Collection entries
++++++++++

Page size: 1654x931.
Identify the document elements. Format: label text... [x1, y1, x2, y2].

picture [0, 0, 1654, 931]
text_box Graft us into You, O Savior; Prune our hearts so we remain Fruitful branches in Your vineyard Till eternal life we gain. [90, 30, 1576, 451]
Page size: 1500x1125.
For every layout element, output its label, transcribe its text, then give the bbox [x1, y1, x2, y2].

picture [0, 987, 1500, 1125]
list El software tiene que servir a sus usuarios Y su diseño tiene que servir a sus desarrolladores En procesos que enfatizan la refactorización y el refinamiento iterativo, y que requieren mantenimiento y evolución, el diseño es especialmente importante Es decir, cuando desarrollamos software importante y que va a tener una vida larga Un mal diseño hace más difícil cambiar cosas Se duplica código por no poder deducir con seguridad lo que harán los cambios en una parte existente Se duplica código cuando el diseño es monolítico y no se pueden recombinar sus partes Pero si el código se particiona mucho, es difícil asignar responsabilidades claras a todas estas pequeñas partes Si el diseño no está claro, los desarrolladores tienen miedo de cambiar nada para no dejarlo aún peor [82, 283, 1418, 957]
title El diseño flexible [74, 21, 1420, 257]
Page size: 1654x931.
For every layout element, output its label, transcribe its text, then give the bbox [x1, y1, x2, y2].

++++++++++

> [REQUEST]: Update all of the lines above, replacing "layout element" with "page component" and leaving everything else as it is.

> [RESPONSE TO THE EXERCISE]:
Page size: 1654x931.
Identify the document elements. Format: label text... [x1, y1, x2, y2].

picture [0, 0, 1654, 931]
text_box Graft us into You, O Savior; Prune our hearts so we remain Fruitful branches in Your vineyard Till eternal life we gain. [90, 30, 1576, 451]
Page size: 1500x1125.
For every page component, output its label, transcribe its text, then give the bbox [x1, y1, x2, y2].

picture [0, 987, 1500, 1125]
list El software tiene que servir a sus usuarios Y su diseño tiene que servir a sus desarrolladores En procesos que enfatizan la refactorización y el refinamiento iterativo, y que requieren mantenimiento y evolución, el diseño es especialmente importante Es decir, cuando desarrollamos software importante y que va a tener una vida larga Un mal diseño hace más difícil cambiar cosas Se duplica código por no poder deducir con seguridad lo que harán los cambios en una parte existente Se duplica código cuando el diseño es monolítico y no se pueden recombinar sus partes Pero si el código se particiona mucho, es difícil asignar responsabilidades claras a todas estas pequeñas partes Si el diseño no está claro, los desarrolladores tienen miedo de cambiar nada para no dejarlo aún peor [82, 283, 1418, 957]
title El diseño flexible [74, 21, 1420, 257]
Page size: 1654x931.
For every page component, output its label, transcribe its text, then give the bbox [x1, y1, x2, y2].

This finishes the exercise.